Provided data —

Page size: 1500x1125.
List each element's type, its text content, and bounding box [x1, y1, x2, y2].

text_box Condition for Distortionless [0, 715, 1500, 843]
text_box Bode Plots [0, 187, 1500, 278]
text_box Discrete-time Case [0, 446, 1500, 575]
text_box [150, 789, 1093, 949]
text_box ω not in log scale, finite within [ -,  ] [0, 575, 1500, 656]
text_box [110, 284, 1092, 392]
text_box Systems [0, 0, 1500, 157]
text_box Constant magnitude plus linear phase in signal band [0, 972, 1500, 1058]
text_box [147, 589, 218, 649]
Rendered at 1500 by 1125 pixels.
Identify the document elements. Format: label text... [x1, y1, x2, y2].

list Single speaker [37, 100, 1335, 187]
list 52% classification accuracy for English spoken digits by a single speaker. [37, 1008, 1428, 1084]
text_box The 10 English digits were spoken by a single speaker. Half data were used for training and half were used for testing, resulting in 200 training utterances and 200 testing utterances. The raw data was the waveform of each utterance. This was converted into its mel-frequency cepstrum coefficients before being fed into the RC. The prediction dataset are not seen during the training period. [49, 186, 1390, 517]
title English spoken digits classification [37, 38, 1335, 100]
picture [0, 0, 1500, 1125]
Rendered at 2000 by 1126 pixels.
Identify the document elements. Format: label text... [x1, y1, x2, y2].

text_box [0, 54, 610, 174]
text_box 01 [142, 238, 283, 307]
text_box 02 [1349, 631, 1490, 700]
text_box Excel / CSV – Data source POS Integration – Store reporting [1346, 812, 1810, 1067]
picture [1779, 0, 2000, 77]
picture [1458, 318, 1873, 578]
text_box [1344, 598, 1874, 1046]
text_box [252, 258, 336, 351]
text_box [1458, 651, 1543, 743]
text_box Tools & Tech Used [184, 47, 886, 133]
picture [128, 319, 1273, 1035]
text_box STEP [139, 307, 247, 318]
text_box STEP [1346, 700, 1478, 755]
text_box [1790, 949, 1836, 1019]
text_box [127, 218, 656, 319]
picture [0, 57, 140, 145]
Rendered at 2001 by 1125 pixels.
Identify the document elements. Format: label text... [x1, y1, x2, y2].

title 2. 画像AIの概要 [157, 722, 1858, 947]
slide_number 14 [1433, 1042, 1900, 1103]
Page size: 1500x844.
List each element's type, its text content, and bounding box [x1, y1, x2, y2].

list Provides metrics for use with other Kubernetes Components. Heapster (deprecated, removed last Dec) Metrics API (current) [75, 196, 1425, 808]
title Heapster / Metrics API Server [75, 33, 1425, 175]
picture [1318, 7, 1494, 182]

Task item — Copy every line of the data above, beginning with the first and ending with the line that contains "Rendered at 1500 by 1125 pixels.", and give nothing more.

Result for this task —
Page size: 1500x1125.
List each element's type, its text content, and bounding box [x1, y1, x2, y2].

text_box Condition for Distortionless [0, 715, 1500, 843]
text_box Bode Plots [0, 187, 1500, 278]
text_box Discrete-time Case [0, 446, 1500, 575]
text_box [150, 789, 1093, 949]
text_box ω not in log scale, finite within [ -,  ] [0, 575, 1500, 656]
text_box [110, 284, 1092, 392]
text_box Systems [0, 0, 1500, 157]
text_box Constant magnitude plus linear phase in signal band [0, 972, 1500, 1058]
text_box [147, 589, 218, 649]
Rendered at 1500 by 1125 pixels.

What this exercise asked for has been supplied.